Vielen Dank für die schnellen und detailierten Infos.#6 

@Berat - das hört sich natürlich auch interessant an,gerade wegen des Transports auf dem Autodach. Gibt es noch mehr Boardies,die eine Alternative zum Schlauch auf der Ostsee mit 5PS betreiben ? Der Platz sieht auch größer aus als in einem SB oder ist das nur Täuschung ? Jetzt hab ich wieder eine Möglichkeit mehr mir den Kopf zu zerbrechen,SB oder nicht,das ist hier die Frage.

Gruß,Thorsten


----------



## Albatros (23. Dezember 2004)

*AW: Schlauchboot für die Ostsee*

Moin Todd#h

war die letzten Tage in Norwegen, daher erfolgt die Antwort erst jetzt Ist ja ein interessanter Thread geworden, wie ich sehe. 



> Kann man an so einem Schlauchboot Rutenhalter anbringen oder nehmen die zuviel Platz weg ?



Rutenhalter solltest Du an dem Motorspiegel, oder auch an der Sitzbank befestigen. Es gibt sicherlich auch welche vom orignalen Hersteller zum Aufkleben auf dem Schlauch, diese sind aber auch zu teuer und von privat auch nicht 100%ig zu befestigen (vulkanisieren etc.)



> Welche Länge sollte es für 2 Personen haben ?(Wollte es gern ohne Trailer transportieren,Dach oder Kofferraum).

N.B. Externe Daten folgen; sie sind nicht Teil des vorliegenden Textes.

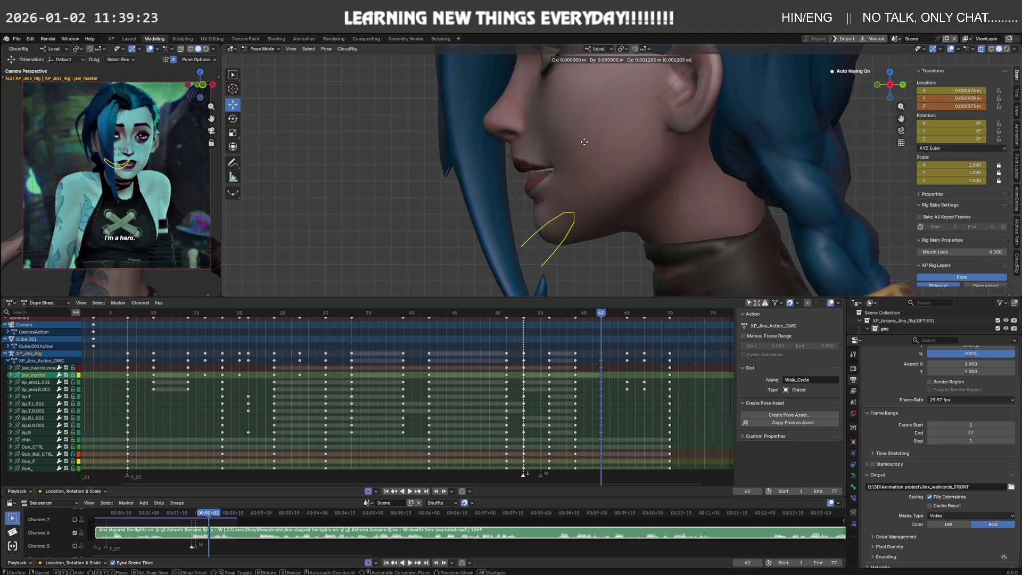
click(567, 157)
Move the lower lip bones lip.B and lip.B.L.001 along Z.
mouse_move(565, 161)
middle_down()
mouse_move(582, 211)
mouse_move(559, 212)
middle_up()
click(579, 205)
key(g)
key(z)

dazu hast Du ja schon jede Menge Meinungen gehört, jeder kommt mit seinen Bedürfnissen, mit einem verschieden großen Schlauchboot auf der Ostsee zurecht. Meine Empfehlung *für 2 Personen * wäre zwischen 3,30 mtr und 3,80mtr. Der Zeitaufwand beim Aufbauen eines o.g. Schlauchboots und eines wesentlich kleinerem, beträgt vielleicht 15 Minuten, die man dann auch gerne in Kauf nimmt. Zumal muss immer viel Gerödel mit und da ein Schlauchboot wegen den Schläuchen innen nicht so viel Platz hat, lieber etwas größer. Ein Schlauchboot in dieser Größe (ab etwa 3,60mtr) hat auch viel mehr Freibordhöhe durch den größeren Durchmesser des Schlauchs, so das du über den genannten Grund von Berat bezüglich des Wasserschwells nicht mehr nachdenken brauchst. Auch die Packmasse eines kleineren Schlauchboots und eines größerem, sind nicht so gravierend, ebenfalls der Preisunterschied nicht (ca. 400Euro). Außerdem würde ich einem größeren Schlauchboot sogenannte, wie hier schon erwähnt, Heckslipräder verpassen. Die sind eine echte Alternative, wenn es darum geht, den Schlauch mit Motor über den kiesigen Sand zu schieben (2 Mann!).  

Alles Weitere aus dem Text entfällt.